### DATA RECORDS:

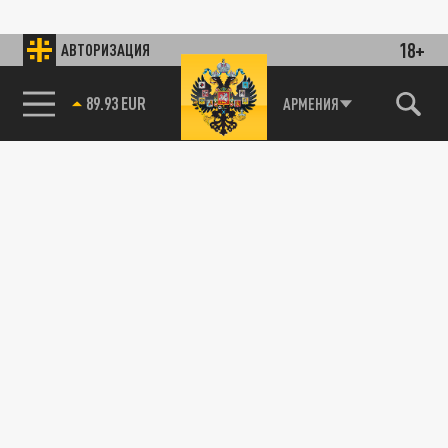
18+
АВТОРИЗАЦИЯ
89.93 EUR
АРМЕНИЯ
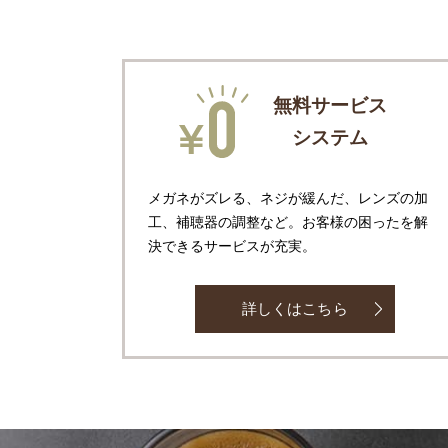
無料サービス
システム
メガネがズレる、ネジが緩んだ、レンズの加
工、補聴器の調整など。お客様の困ったを解
決できるサービスが充実。
詳しくはこちら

### TASK DESCRIPTION:
When you repeat the data, keep it exact and drop every picture.

### THE ANSWER:
18+
АВТОРИЗАЦИЯ
89.93 EUR
АРМЕНИЯ
無料サービス
システム
メガネがズレる、ネジが緩んだ、レンズの加
工、補聴器の調整など。お客様の困ったを解
決できるサービスが充実。
詳しくはこちら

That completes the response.